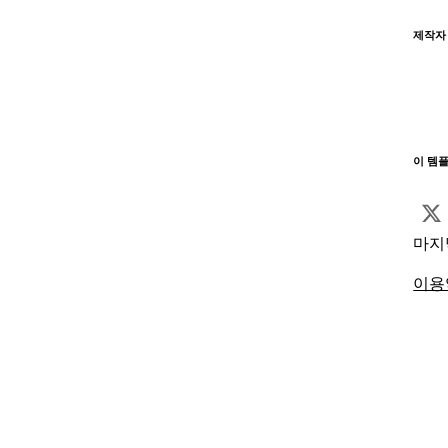
제작자
이 템
마지
이용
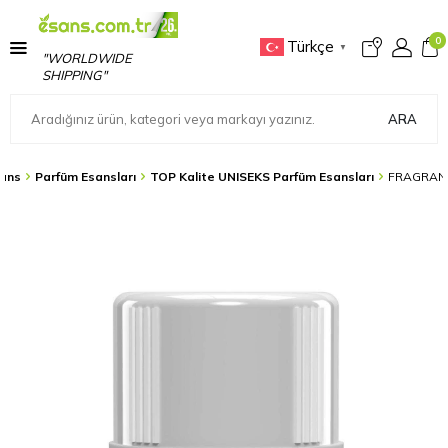
0
Türkçe
▼
"WORLDWIDE
SHIPPING"
ARA
ans
Parfüm Esansları
TOP Kalite UNISEKS Parfüm Esansları
FRAGRANC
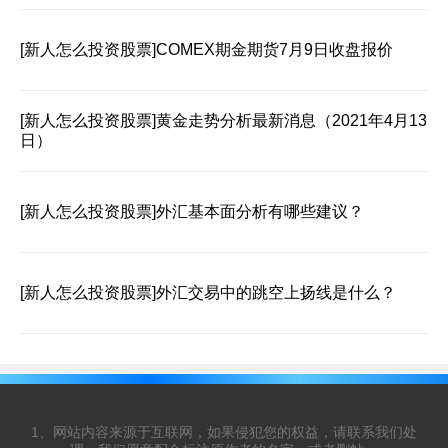
[新人怎么投资股票]
COMEX期金期货7月9日收盘报价
[新人怎么投资股票]
黄金走势分析最新消息（2021年4月13
日）
[新人怎么投资股票]
外汇基本面分析有哪些建议？
[新人怎么投资股票]
外汇交易中的跳空上扬线是什么？
1、网站内容来源于互联网，如果侵犯您的权益，请联系我们处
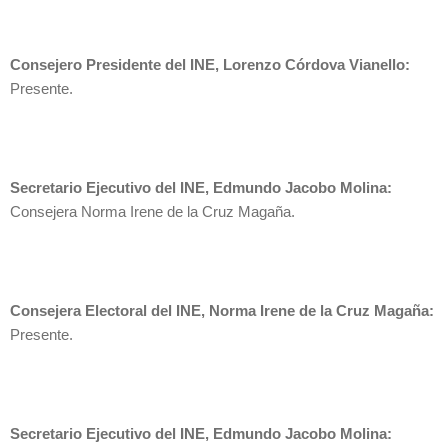
Consejero Presidente del INE, Lorenzo Córdova Vianello:
Presente.
Secretario Ejecutivo del INE, Edmundo Jacobo Molina:
Consejera Norma Irene de la Cruz Magaña.
Consejera Electoral del INE, Norma Irene de la Cruz Magaña:
Presente.
Secretario Ejecutivo del INE, Edmundo Jacobo Molina:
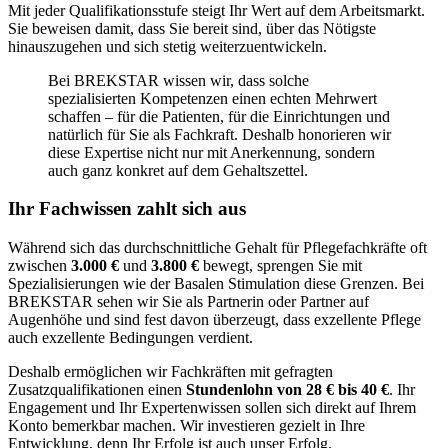
Mit jeder Qualifikationsstufe steigt Ihr Wert auf dem Arbeitsmarkt.
Sie beweisen damit, dass Sie bereit sind, über das Nötigste
hinauszugehen und sich stetig weiterzuentwickeln.
Bei BREKSTAR wissen wir, dass solche
spezialisierten Kompetenzen einen echten Mehrwert
schaffen – für die Patienten, für die Einrichtungen und
natürlich für Sie als Fachkraft. Deshalb honorieren wir
diese Expertise nicht nur mit Anerkennung, sondern
auch ganz konkret auf dem Gehaltszettel.
Ihr Fachwissen zahlt sich aus
Während sich das durchschnittliche Gehalt für Pflegefachkräfte oft
zwischen
3.000 €
und
3.800 €
bewegt, sprengen Sie mit
Spezialisierungen wie der Basalen Stimulation diese Grenzen. Bei
BREKSTAR sehen wir Sie als Partnerin oder Partner auf
Augenhöhe und sind fest davon überzeugt, dass exzellente Pflege
auch exzellente Bedingungen verdient.
Deshalb ermöglichen wir Fachkräften mit gefragten
Zusatzqualifikationen einen
Stundenlohn von 28 € bis 40 €
. Ihr
Engagement und Ihr Expertenwissen sollen sich direkt auf Ihrem
Konto bemerkbar machen. Wir investieren gezielt in Ihre
Entwicklung, denn Ihr Erfolg ist auch unser Erfolg.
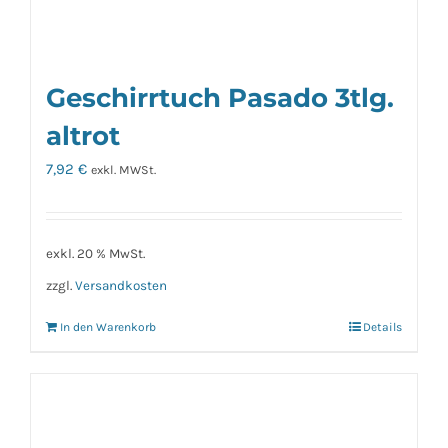
Geschirrtuch Pasado 3tlg.
altrot
7,92
€
exkl. MWSt.
exkl. 20 % MwSt.
zzgl.
Versandkosten
In den Warenkorb
Details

> Work item
Reproduce, character for character, only the lines of the preceding data that start at the line with "bewegt, sprengen Sie mit" and end at the line with "Engagement und Ihr", both included.

> Exercise response
bewegt, sprengen Sie mit
Spezialisierungen wie der Basalen Stimulation diese Grenzen. Bei
BREKSTAR sehen wir Sie als Partnerin oder Partner auf
Augenhöhe und sind fest davon überzeugt, dass exzellente Pflege
auch exzellente Bedingungen verdient.
Deshalb ermöglichen wir Fachkräften mit gefragten
Zusatzqualifikationen einen
Stundenlohn von 28 € bis 40 €
. Ihr
Engagement und Ihr Expertenwissen sollen sich direkt auf Ihrem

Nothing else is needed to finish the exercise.